Return every line in the records below that contains the word "snowy", copying each line in full.
#####
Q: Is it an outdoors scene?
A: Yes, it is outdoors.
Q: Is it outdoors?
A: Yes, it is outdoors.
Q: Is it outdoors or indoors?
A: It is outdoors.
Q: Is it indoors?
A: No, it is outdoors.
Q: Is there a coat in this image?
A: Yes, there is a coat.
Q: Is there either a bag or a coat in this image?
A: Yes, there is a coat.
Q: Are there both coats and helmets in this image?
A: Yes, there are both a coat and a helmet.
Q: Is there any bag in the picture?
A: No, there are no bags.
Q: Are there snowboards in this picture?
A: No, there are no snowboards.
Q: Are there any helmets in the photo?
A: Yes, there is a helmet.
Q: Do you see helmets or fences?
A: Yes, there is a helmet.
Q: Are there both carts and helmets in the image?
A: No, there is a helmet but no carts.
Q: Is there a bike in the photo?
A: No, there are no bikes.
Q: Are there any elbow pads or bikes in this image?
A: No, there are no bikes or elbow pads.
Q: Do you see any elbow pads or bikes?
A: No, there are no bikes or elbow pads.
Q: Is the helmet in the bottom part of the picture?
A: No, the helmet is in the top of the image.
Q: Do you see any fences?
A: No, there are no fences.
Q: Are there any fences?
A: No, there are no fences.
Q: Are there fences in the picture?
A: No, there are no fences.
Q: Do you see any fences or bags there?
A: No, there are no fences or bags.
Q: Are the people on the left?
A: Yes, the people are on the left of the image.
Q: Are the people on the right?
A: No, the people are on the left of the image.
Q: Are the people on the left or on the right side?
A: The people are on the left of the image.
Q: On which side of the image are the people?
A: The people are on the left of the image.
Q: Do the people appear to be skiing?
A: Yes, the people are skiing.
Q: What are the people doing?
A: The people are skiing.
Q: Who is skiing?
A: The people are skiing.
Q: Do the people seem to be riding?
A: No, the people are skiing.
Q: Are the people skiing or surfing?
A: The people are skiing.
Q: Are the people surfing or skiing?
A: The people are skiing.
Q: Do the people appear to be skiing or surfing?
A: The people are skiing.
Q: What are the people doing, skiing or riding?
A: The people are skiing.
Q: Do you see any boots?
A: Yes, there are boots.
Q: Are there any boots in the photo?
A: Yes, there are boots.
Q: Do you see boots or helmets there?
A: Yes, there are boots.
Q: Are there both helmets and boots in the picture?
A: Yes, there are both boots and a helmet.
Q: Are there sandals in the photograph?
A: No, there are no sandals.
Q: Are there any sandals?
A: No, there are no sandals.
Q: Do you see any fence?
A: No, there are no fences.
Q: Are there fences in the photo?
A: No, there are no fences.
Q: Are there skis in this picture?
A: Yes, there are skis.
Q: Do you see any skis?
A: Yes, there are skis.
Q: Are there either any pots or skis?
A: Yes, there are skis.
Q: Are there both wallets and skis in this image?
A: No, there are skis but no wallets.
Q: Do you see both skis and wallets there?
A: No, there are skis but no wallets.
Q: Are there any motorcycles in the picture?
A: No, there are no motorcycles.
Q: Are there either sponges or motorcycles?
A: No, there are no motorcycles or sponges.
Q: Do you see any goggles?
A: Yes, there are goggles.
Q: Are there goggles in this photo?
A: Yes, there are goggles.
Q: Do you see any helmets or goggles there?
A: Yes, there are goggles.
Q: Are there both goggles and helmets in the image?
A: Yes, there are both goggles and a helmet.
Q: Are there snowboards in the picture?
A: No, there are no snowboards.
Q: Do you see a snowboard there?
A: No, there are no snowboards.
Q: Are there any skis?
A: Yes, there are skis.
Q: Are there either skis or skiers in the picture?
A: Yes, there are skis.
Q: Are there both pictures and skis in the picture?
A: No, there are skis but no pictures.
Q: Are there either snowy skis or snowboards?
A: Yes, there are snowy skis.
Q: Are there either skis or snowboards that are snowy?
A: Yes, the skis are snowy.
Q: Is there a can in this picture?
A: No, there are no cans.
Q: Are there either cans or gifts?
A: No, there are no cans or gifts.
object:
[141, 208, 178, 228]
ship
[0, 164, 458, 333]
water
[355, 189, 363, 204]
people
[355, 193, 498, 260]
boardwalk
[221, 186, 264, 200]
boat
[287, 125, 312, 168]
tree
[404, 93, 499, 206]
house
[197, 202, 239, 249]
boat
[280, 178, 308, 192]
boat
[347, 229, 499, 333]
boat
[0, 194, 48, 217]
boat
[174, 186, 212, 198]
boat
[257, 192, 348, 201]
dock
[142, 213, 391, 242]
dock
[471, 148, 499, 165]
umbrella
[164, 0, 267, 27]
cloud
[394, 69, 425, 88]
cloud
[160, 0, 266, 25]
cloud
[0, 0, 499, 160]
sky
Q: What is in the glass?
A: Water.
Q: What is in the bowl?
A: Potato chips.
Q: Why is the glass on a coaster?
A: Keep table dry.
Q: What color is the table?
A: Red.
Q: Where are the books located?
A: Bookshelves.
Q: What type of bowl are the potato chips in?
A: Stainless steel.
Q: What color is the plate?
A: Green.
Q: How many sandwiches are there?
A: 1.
#####
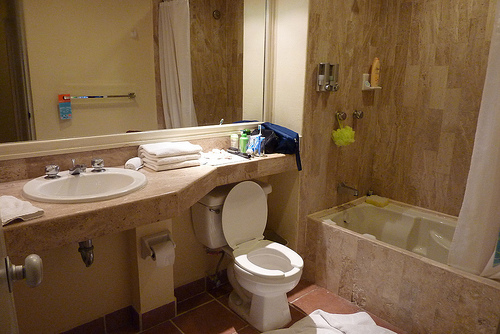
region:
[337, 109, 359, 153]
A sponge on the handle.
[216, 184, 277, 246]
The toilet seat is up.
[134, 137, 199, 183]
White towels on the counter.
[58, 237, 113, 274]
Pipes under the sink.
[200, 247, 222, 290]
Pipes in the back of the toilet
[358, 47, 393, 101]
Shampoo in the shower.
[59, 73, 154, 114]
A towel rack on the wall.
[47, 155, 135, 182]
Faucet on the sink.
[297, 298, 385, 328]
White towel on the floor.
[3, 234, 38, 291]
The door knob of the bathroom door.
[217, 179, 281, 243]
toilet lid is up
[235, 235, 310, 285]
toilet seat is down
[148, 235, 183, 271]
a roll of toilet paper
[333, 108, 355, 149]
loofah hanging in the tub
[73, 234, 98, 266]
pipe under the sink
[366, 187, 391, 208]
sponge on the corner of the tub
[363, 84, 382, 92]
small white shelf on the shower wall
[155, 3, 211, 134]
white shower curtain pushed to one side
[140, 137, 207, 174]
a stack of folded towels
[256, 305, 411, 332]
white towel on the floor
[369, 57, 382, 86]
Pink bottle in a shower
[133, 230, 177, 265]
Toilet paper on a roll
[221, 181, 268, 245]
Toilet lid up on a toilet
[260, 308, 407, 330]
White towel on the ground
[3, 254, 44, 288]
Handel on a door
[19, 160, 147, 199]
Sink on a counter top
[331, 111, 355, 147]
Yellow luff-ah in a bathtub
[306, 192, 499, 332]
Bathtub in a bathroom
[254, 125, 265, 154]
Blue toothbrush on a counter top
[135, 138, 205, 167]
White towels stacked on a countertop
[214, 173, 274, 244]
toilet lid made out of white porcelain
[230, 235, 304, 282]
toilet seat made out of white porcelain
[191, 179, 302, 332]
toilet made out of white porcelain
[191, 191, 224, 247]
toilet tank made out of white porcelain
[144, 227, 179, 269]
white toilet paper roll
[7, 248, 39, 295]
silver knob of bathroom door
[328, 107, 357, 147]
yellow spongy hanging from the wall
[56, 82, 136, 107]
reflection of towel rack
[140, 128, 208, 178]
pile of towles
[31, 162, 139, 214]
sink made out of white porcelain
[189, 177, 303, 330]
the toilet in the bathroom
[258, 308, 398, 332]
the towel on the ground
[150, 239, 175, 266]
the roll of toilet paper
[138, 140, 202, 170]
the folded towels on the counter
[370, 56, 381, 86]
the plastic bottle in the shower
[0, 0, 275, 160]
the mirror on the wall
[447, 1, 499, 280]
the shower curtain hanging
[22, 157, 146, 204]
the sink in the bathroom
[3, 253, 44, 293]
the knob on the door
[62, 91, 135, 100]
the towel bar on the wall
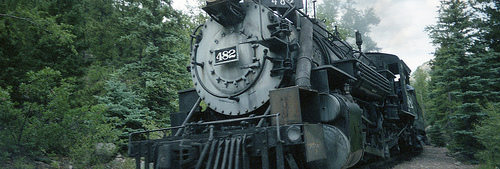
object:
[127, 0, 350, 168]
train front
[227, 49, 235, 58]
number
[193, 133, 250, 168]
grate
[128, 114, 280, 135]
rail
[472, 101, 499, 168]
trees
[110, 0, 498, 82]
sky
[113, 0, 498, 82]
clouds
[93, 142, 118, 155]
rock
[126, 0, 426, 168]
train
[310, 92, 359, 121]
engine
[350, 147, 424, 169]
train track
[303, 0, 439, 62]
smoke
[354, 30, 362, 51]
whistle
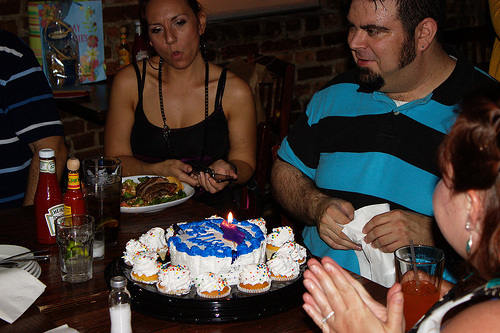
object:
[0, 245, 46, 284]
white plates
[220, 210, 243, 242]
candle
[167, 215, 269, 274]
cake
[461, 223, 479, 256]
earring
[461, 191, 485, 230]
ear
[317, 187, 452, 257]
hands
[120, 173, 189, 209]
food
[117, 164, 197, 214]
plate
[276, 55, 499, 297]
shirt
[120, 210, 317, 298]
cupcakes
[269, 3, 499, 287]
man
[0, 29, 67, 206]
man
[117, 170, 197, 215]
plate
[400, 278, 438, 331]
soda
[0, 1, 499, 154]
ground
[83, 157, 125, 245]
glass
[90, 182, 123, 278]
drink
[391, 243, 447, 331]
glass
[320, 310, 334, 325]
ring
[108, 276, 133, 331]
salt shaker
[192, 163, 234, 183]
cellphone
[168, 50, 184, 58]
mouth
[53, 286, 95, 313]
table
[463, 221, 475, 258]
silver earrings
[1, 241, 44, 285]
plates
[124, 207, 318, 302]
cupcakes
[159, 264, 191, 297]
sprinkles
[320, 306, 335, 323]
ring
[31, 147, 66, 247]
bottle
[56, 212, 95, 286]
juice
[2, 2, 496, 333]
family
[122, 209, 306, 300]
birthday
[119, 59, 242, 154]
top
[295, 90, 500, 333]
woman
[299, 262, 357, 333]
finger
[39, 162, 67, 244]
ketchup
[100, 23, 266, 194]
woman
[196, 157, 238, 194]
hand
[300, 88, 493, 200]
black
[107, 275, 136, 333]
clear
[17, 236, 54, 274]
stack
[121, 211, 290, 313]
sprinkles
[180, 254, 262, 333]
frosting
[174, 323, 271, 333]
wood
#####
### Answer for this exercise
Q: Are there either snowy skis or snowboards?
A: Yes, there are snowy skis.
Q: Are there either skis or snowboards that are snowy?
A: Yes, the skis are snowy.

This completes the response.